GIVEN PROBLEM: Reproduce the lines below word for word, leaving out the pictures.

SOURCE RECORDS:

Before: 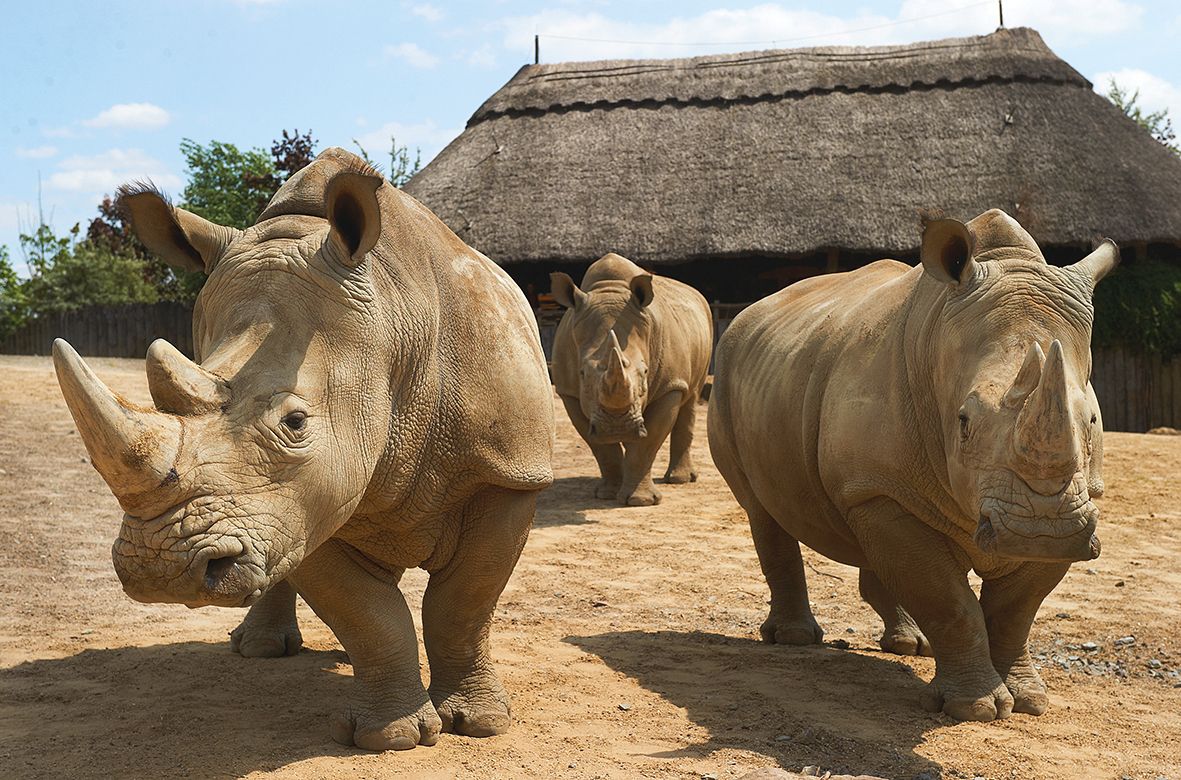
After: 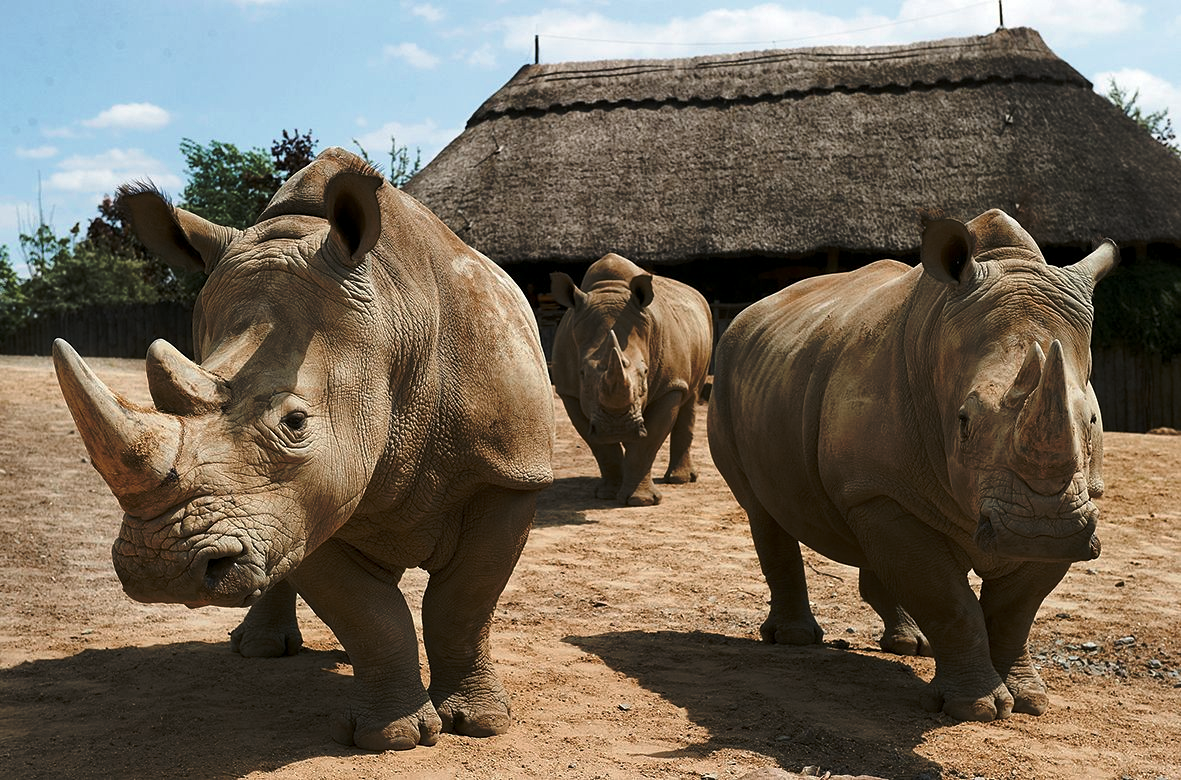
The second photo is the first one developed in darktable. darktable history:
tone curve: curves: ch0 [(0, 0) (0.003, 0.002) (0.011, 0.007) (0.025, 0.015) (0.044, 0.026) (0.069, 0.041) (0.1, 0.059) (0.136, 0.08) (0.177, 0.105) (0.224, 0.132) (0.277, 0.163) (0.335, 0.198) (0.399, 0.253) (0.468, 0.341) (0.543, 0.435) (0.623, 0.532) (0.709, 0.635) (0.801, 0.745) (0.898, 0.873) (1, 1)], preserve colors none
color look up table: target L [79.36, 74.4, 62.18, 44.99, 200.21, 100, 80.32, 69.28, 64.12, 59.18, 53.03, 50.32, 45.62, 37.32, 53.61, 48.66, 37.57, 37.23, 25.74, 17.06, 71.69, 68.22, 51.55, 46.2, 0 ×25], target a [-1.061, -14.54, -27.66, -9.669, -0.029, 0, 0.105, 13.85, 16.03, 32.94, -0.294, 45.31, 43.21, 14.89, 6.469, 44.51, 12.3, -0.424, 24.79, -0.276, -22.64, -0.977, -13.91, -3.263, 0 ×25], target b [-0.653, 31.6, 17.8, 12.72, 0.364, -0.004, 42.51, 45.27, 13.01, 44.27, -0.234, 20, 37.38, 16.8, -20.54, -7.501, -41.35, -0.719, -21.6, -0.582, -3.051, -0.941, -21.57, -22.45, 0 ×25], num patches 24
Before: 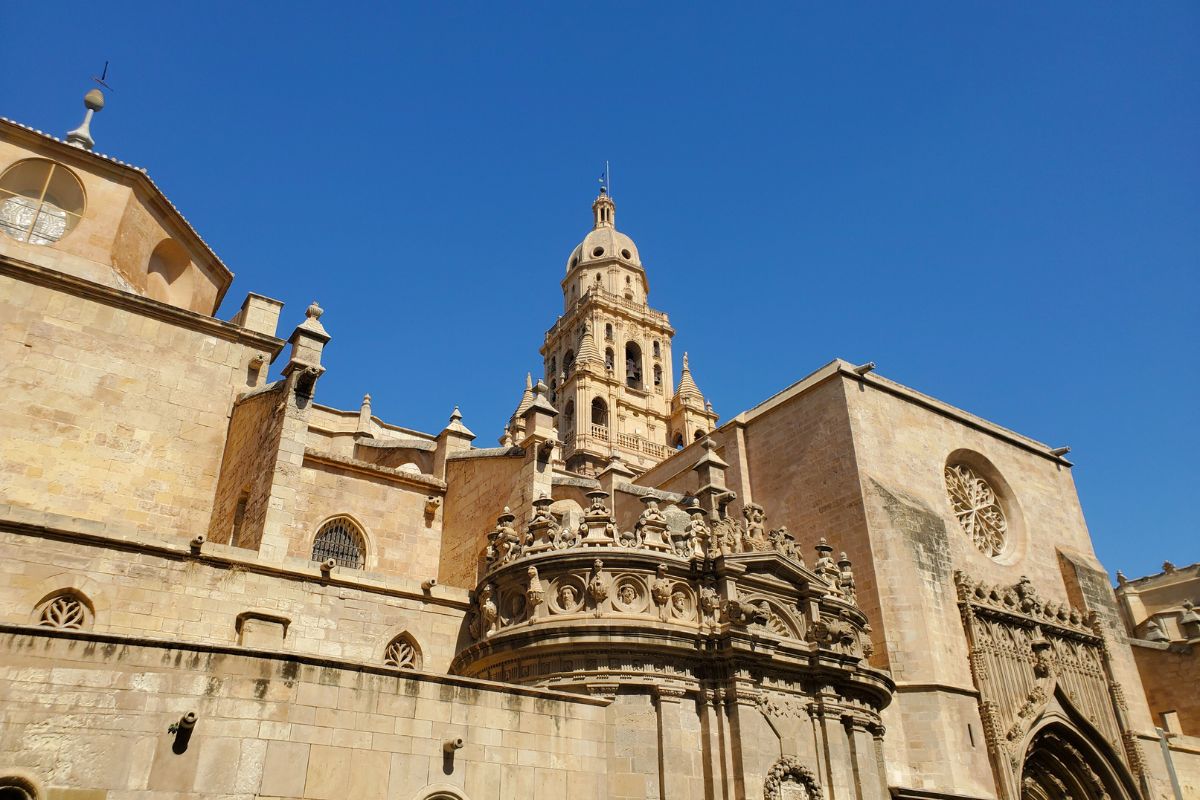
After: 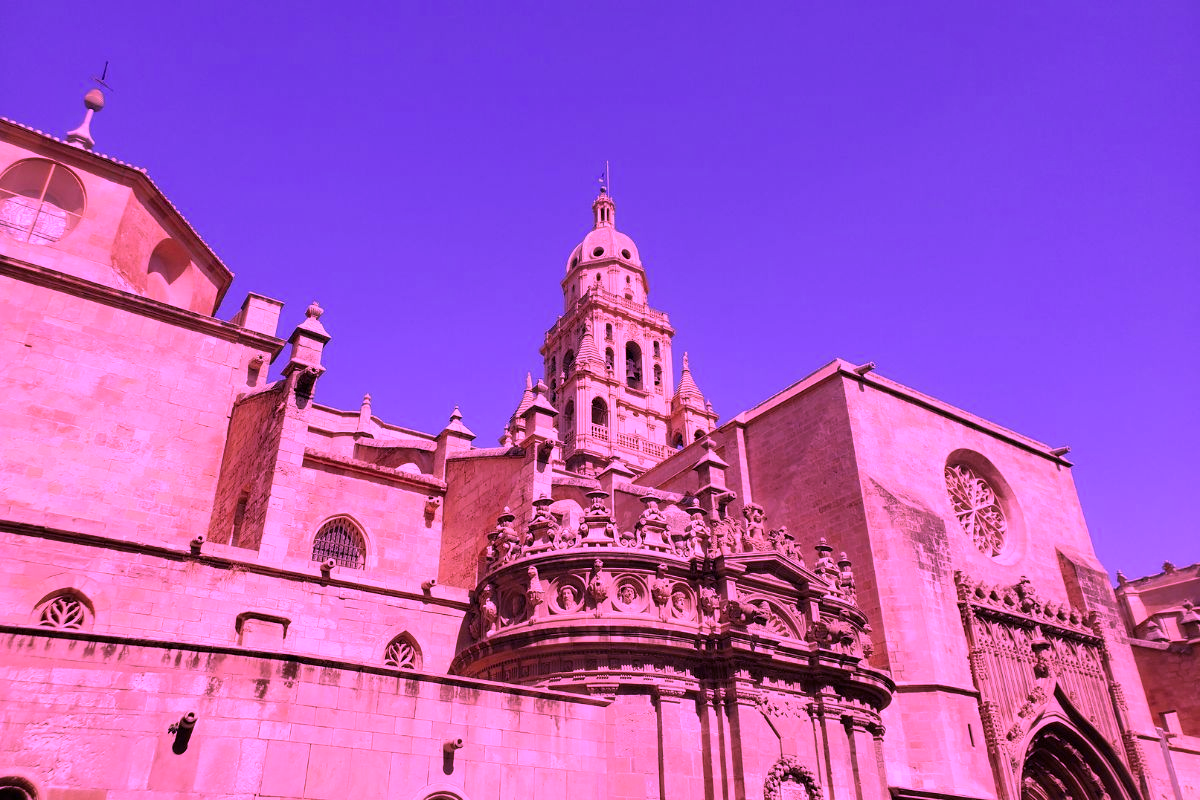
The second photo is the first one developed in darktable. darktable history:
tone equalizer: on, module defaults
color calibration: illuminant custom, x 0.263, y 0.52, temperature 7044.07 K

EXERCISE RESULT:
Before: 
After: 
The second photo is the first one developed in darktable. darktable history:
tone curve: curves: ch0 [(0, 0) (0.003, 0.002) (0.011, 0.007) (0.025, 0.015) (0.044, 0.026) (0.069, 0.041) (0.1, 0.059) (0.136, 0.08) (0.177, 0.105) (0.224, 0.132) (0.277, 0.163) (0.335, 0.198) (0.399, 0.253) (0.468, 0.341) (0.543, 0.435) (0.623, 0.532) (0.709, 0.635) (0.801, 0.745) (0.898, 0.873) (1, 1)], preserve colors none
color look up table: target L [79.36, 74.4, 62.18, 44.99, 200.21, 100, 80.32, 69.28, 64.12, 59.18, 53.03, 50.32, 45.62, 37.32, 53.61, 48.66, 37.57, 37.23, 25.74, 17.06, 71.69, 68.22, 51.55, 46.2, 0 ×25], target a [-1.061, -14.54, -27.66, -9.669, -0.029, 0, 0.105, 13.85, 16.03, 32.94, -0.294, 45.31, 43.21, 14.89, 6.469, 44.51, 12.3, -0.424, 24.79, -0.276, -22.64, -0.977, -13.91, -3.263, 0 ×25], target b [-0.653, 31.6, 17.8, 12.72, 0.364, -0.004, 42.51, 45.27, 13.01, 44.27, -0.234, 20, 37.38, 16.8, -20.54, -7.501, -41.35, -0.719, -21.6, -0.582, -3.051, -0.941, -21.57, -22.45, 0 ×25], num patches 24
Before: 
After: 
The second photo is the first one developed in darktable. darktable history:
tone equalizer: on, module defaults
color calibration: illuminant custom, x 0.263, y 0.52, temperature 7044.07 K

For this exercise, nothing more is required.